Ah, white space: it’s one of the most subtle, yet essential components of compelling design.
As you may have noticed, Athens Unearthed’s site has recently undergone a slight makeover, the biggest change being white space (or, empty space) along the edges of our desktop site. If you want to get a little more technical, the main content portion of the site has been restricted to a maximum width of 1440 pixels (which is why some users with smaller browser windows might not notice a change). The decision was made by myself and Emily Daffron, as we both agreed it greatly improved AU’s layout.
But why dedicate more of our site’s layout to less content (no content, at that)? Our previous layout extended our tiled feature images out to the edges of the browser window at all widths. While this made our images large and compelling, it tended to choke up the screen. The eye naturally seeks contrast, and without white space the tiles almost seemed to blend together. What’s more, the larger the tiles, the more the eye has to move when looking from one to the next.

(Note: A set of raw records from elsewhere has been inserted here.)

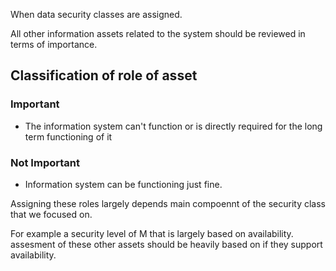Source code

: When data security classes are assigned. 

All other information assets related to the system should be reviewed in terms of importance.

## Classification of role of asset

### Important

- The information system can't function or is directly required for the long term functioning of it


### Not Important

- Information system can be functioning just fine.

Assigning these roles largely depends main compoennt of the security class that we focused on.

For example a security level of M that is largely based on availability. assesment of these other assets should be heavily based on if they support availability.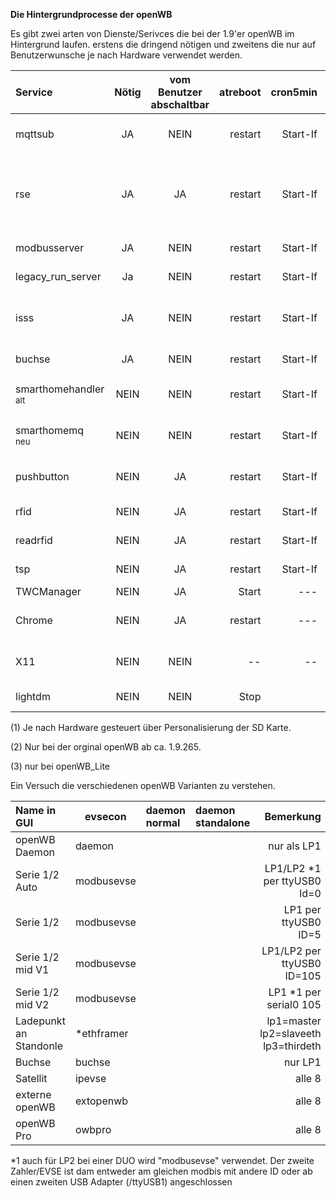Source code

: **Die Hintergrundprocesse der openWB**

Es gibt zwei arten von Dienste/Serivces die bei der 1.9'er openWB im Hintergrund laufen.
erstens die dringend nötigen und zweitens die nur auf Benutzerwunsche je nach Hardware verwendet werden.


| Service | Nötig | vom Benutzer<br>abschaltbar  | atreboot | cron5min | Bemerkung |
|:------------------ |:---------------:|:----------------:|-------------------:|-------------------:|-------------------:|
| mqttsub | JA | NEIN | restart | Start-If | Empfängt MQTT Nachrichten |
| rse | JA | JA | restart | Start-If |  via openWB.conf<br>evtl. vom Netzbetreiber benötigt. Netzdientlich|
| modbusserver| JA | NEIN | restart | Start-If |KfW, Netzdientlich |
| legacy_run_server | Ja | NEIN | restart | Start-If | nicht bei openWB_Lite |
| isss| JA | NEIN| restart | Start-If | bei "nur Ladepunkt" (1) auch bei "Buchse" |
| buchse| JA | NEIN | restart | Start-If | im Normalmode |
| smarthomehandler<br><sub>alt</sub> | NEIN | NEIN | restart | Start-If | nur einer der beiden ist aktiv |
| smarthomemq<br><sub>neu</sub> | NEIN | NEIN | restart | Start-If | nur einer der beiden ist aktiv |
| pushbutton| NEIN| JA | restart | Start-If| Nur wenn Ladetaster vorhanden |
| rfid| NEIN| JA| restart | Start-If | je nach RFID Mode|
| readrfid| NEIN| JA| restart | Start-If | je nach RFID Mode |
| tsp| NEIN |JA | restart | Start-If | Versendet Events  (3)|
| TWCManager| NEIN| JA| Start | --- | 
| Chrome | NEIN| JA| restart | --- | nur wenn Display vorhanden |
| X11 | NEIN| NEIN | -- | -- | nur wenn Display vorhanden |
| lightdm | NEIN | NEIN | Stop | | Stop wenn kein Display |


(1) Je nach Hardware gesteuert über Personalisierung der SD Karte.

(2) Nur bei der orginal openWB ab ca. 1.9.265.

(3) nur bei openWB_Lite


Ein Versuch die verschiedenen openWB Varianten zu verstehen.

| Name in GUI| evsecon | daemon normal | daemon standalone |Bemerkung |
|:-------------|------|:-----------|:-----------|-------------------:|
|openWB Daemon| daemon |  | | nur als LP1 |
|Serie 1/2 Auto | modbusevse| | | LP1/LP2 *1 per ttyUSB0 Id=0|
|Serie 1/2 | modbusevse| |  | LP1 per ttyUSB0 ID=5|
|Serie 1/2 mid V1| modbusevse| |  |LP1/LP2 per ttyUSB0 ID=105|
|Serie 1/2 mid V2| modbusevse| |  |LP1 *1 per serial0 105|
|Ladepunkt an Standonle|*ethframer| | |lp1=master lp2=slaveeth lp3=thirdeth|
|Buchse|buchse| | | nur LP1 |
|Satellit|ipevse| | | alle 8|
|externe openWB|extopenwb| | |alle 8|
|openWB Pro|owbpro| | | alle 8|

*1 auch für LP2 bei einer DUO wird "modbusevse" verwendet. Der zweite Zahler/EVSE ist dam entweder am gleichen modbis mit andere ID oder
ab einen zweiten USB Adapter (/ttyUSB1) angeschlossen




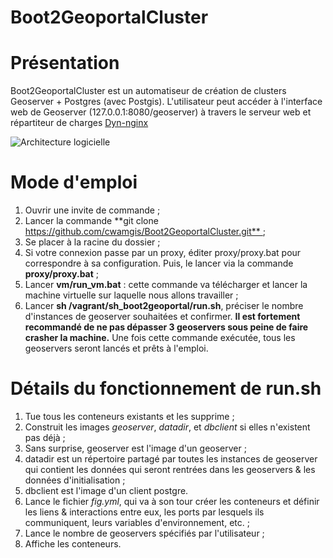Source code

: Boot2GeoportalCluster
=====================

# Présentation
Boot2GeoportalCluster est un automatiseur de création de clusters Geoserver + Postgres (avec Postgis). L'utilisateur peut accéder à l'interface web de Geoserver (127.0.0.1:8080/geoserver) à travers le serveur web et répartiteur de charges [Dyn-nginx](https://registry.hub.docker.com/u/dduportal/dyn-nginx/) 

![Architecture logicielle](https://github.com/cwamgis/Boot2GeoportalCluster/blob/master/images/architecture_logiciel.png)

# Mode d'emploi

1. Ouvrir une invite de commande ;
2. Lancer la commande **git clone https://github.com/cwamgis/Boot2GeoportalCluster.git** ;
3. Se placer à la racine du dossier ;
4. Si votre connexion passe par un proxy, éditer proxy/proxy.bat pour correspondre à sa configuration. Puis, le lancer via la commande **proxy/proxy.bat** ;
5. Lancer **vm/run_vm.bat** : cette commande va télécharger et lancer la machine virtuelle sur laquelle nous allons travailler ;
6. Lancer **sh /vagrant/sh_boot2geoportal/run.sh**, préciser le nombre d'instances de geoserver souhaitées et confirmer. **Il est fortement recommandé de ne pas dépasser 3 geoservers sous peine de faire crasher la machine.** Une fois cette commande exécutée, tous les geoservers seront lancés et prêts à l'emploi.

# Détails du fonctionnement de run.sh

1. Tue tous les conteneurs existants et les supprime ;
2. Construit les images *geoserver*, *datadir*, et *dbclient* si elles n'existent pas déjà ;
  1. Sans surprise, geoserver est l'image d'un geoserver ;
  2. datadir est un répertoire partagé par toutes les instances de geoserver qui contient les données qui seront rentrées dans les geoservers & les données d'initialisation ;
  3. dbclient est l'image d'un client postgre.
3. Lance le fichier *fig.yml*, qui va à son tour créer les conteneurs et définir les liens & interactions entre eux, les ports par lesquels ils communiquent, leurs variables d'environnement, etc. ;
4. Lance le nombre de geoservers spécifiés par l'utilisateur ;
5. Affiche les conteneurs.
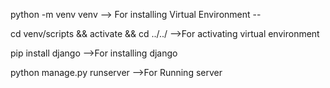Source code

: python -m venv venv   --> For installing Virtual Environment  --

cd venv/scripts && activate && cd ../../   -->For activating virtual environment  

pip install django -->For installing django

python manage.py runserver -->For Running server
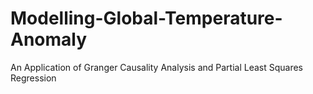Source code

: # Modelling-Global-Temperature-Anomaly
An Application of Granger Causality Analysis and Partial Least Squares Regression
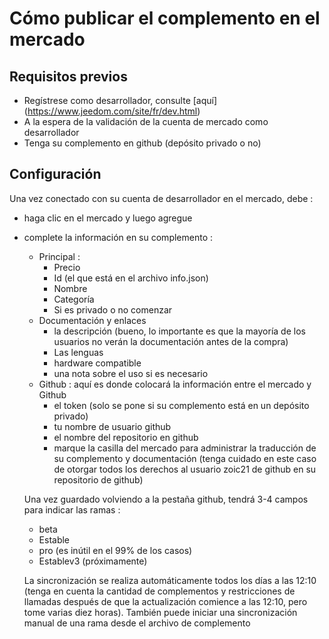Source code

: # Cómo publicar el complemento en el mercado

## Requisitos previos

- Regístrese como desarrollador, consulte [aquí] (https://www.jeedom.com/site/fr/dev.html)
- A la espera de la validación de la cuenta de mercado como desarrollador
- Tenga su complemento en github (depósito privado o no)

## Configuración

Una vez conectado con su cuenta de desarrollador en el mercado, debe : 

- haga clic en el mercado y luego agregue
- complete la información en su complemento : 
  - Principal : 
    - Precio
    - Id (el que está en el archivo info.json)
    - Nombre
    - Categoría
    - Si es privado o no comenzar
  - Documentación y enlaces
    - la descripción (bueno, lo importante es que la mayoría de los usuarios no verán la documentación antes de la compra)
    - Las lenguas
    - hardware compatible
    - una nota sobre el uso si es necesario
  - Github : aquí es donde colocará la información entre el mercado y Github
    - el token (solo se pone si su complemento está en un depósito privado)
    - tu nombre de usuario github
    - el nombre del repositorio en github
    - marque la casilla del mercado para administrar la traducción de su complemento y documentación (tenga cuidado en este caso de otorgar todos los derechos al usuario zoic21 de github en su repositorio de github)
    
   Una vez guardado volviendo a la pestaña github, tendrá 3-4 campos para indicar las ramas : 
   
   - beta
   - Estable
   - pro (es inútil en el 99% de los casos)
   - Establev3 (próximamente)
   
   La sincronización se realiza automáticamente todos los días a las 12:10 (tenga en cuenta la cantidad de complementos y restricciones de llamadas después de que la actualización comience a las 12:10, pero tome varias diez horas). También puede iniciar una sincronización manual de una rama desde el archivo de complemento
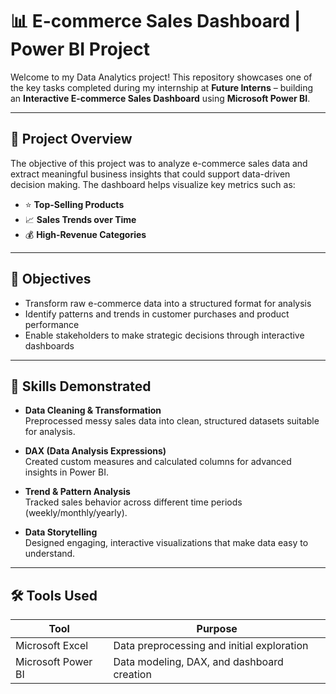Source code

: # 📊 E-commerce Sales Dashboard | Power BI Project

Welcome to my Data Analytics project! This repository showcases one of the key tasks completed during my internship at **Future Interns** – building an **Interactive E-commerce Sales Dashboard** using **Microsoft Power BI**.

---

## 📝 Project Overview

The objective of this project was to analyze e-commerce sales data and extract meaningful business insights that could support data-driven decision making. The dashboard helps visualize key metrics such as:

- ⭐️ **Top-Selling Products**
- 📈 **Sales Trends over Time**
- 💰 **High-Revenue Categories**

---

## 🎯 Objectives

- Transform raw e-commerce data into a structured format for analysis
- Identify patterns and trends in customer purchases and product performance
- Enable stakeholders to make strategic decisions through interactive dashboards

---

## 🧠 Skills Demonstrated

- **Data Cleaning & Transformation**  
  Preprocessed messy sales data into clean, structured datasets suitable for analysis.

- **DAX (Data Analysis Expressions)**  
  Created custom measures and calculated columns for advanced insights in Power BI.

- **Trend & Pattern Analysis**  
  Tracked sales behavior across different time periods (weekly/monthly/yearly).

- **Data Storytelling**  
  Designed engaging, interactive visualizations that make data easy to understand.

---

## 🛠 Tools Used

| Tool               | Purpose                                      |
|--------------------|----------------------------------------------|
| Microsoft Excel     | Data preprocessing and initial exploration  |
| Microsoft Power BI  | Data modeling, DAX, and dashboard creation  |


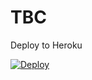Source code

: TBC
===

Deploy to Heroku

[![Deploy](https://www.herokucdn.com/deploy/button.svg)](https://heroku.com/deploy)
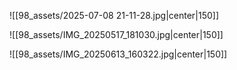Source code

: ![[98_assets/2025-07-08 21-11-28.jpg|center|150]]

![[98_assets/IMG_20250517_181030.jpg|center|150]]

![[98_assets/IMG_20250613_160322.jpg|center|150]]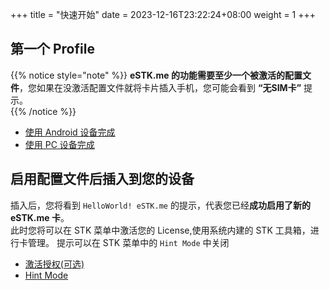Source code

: +++
title = "快速开始"
date =  2023-12-16T23:22:24+08:00
weight = 1
+++

## 第一个 Profile

{{% notice style="note" %}}
**eSTK.me 的功能需要至少一个被激活的配置文件**，您如果在没激活配置文件就将卡片插入手机，您可能会看到 **“无SIM卡”** 提示。  
{{% /notice %}}

- [使用 Android 设备完成](./android)
- [使用 PC 设备完成](./pc)

## 启用配置文件后插入到您的设备

插入后，您将看到 `HelloWorld! eSTK.me` 的提示，代表您已经**成功启用了新的 eSTK.me 卡**。  
此时您将可以在 STK 菜单中激活您的 License,使用系统内建的 STK 工具箱，进行卡管理。
提示可以在 STK 菜单中的 `Hint Mode` 中关闭

- [激活授权(可选)](./activate-lic)
- [Hint Mode](../stk/settings/hint-mode)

The addition of white space past 1440 pixels adds shape and structure to our our article’s feed, and condenses information into an area that the eye has an easier time navigating. Ever wonder why news platforms like NPR, Buzzfeed and the New York Times have similar empty space on the sides of their websites?
“Content Is King” wrote Bill Gates–and I agree. But a little strategically-placed white space is a must if you don’t want your content to be overwhelmingly large and tedious to navigate.